Учительница без конца жалуется: «От мальчиков никакого спасения: лодыри, грязнули, хулиганы. — Но тут же добавляет: — Все же с мальчиками легче договориться».

Вот и девочки говорят, что без мальчиков как-то тихо и, пожалуй, даже скучно.

Но что же сказала королева наук?

Мальчики в четыре раза подвижнее девочек и в четыре раза шумливее. Не в сто и не в тысячу раз, а именно в четыре. Они горластее в четыре раза и во столько же раз быстрее и живее. От этого никуда не денешься. Народ беспокойный. Вот почему подметок, заплат и штопок на их счету в четыре раза больше. И все они теряют и пачкают и буквы кривые пишут. Для мальчиков сущее страдание — долго сидеть на одном месте, писать, уроки готовить. Уши у них грязные — мальчики мыться не любят, ведь мыться надо, стоя на одном месте, не побежишь с тазом.

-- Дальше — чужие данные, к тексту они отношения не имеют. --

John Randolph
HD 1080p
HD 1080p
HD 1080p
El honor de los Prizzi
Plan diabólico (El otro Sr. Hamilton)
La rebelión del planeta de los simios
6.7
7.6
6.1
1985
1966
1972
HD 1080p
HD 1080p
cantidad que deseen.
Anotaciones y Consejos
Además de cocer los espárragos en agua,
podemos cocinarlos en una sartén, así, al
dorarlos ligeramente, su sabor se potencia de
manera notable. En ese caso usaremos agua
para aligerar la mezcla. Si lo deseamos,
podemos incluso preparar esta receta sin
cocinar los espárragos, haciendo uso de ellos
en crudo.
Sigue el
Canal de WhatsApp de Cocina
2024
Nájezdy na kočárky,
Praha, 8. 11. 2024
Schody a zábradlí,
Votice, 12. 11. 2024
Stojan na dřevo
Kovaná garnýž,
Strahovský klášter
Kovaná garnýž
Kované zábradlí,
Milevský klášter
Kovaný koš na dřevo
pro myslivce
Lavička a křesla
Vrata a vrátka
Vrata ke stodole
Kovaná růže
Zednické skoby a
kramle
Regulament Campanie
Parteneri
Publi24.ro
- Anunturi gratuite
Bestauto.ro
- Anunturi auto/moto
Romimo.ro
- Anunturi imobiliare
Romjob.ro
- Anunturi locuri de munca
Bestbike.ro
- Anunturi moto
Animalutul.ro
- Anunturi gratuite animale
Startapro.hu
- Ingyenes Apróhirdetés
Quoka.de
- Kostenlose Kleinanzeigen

А девочки больше любят сидеть, и не удивительно, что пишут в тетрадях они аккуратнее (конечно, есть и исключения).

Мальчики иные, но они ничуть не хуже. На них сыплются жалобы и упреки, но сквозь обиды и укоры проглядывают и дружба и любовь.

Итак, он тебе нравится, очень нравится: ты боишься за его жизнь, ведь он решил стать летчиком. А тебе хочется из двух зол выбрать меньшее: пусть уж лучше станет моряком. Правда, и на море бывают штормы, но на воде спасение вероятнее. Ты хочешь, чтобы он был капитаном корабля, и тогда ты будешь плавать вместе с ним.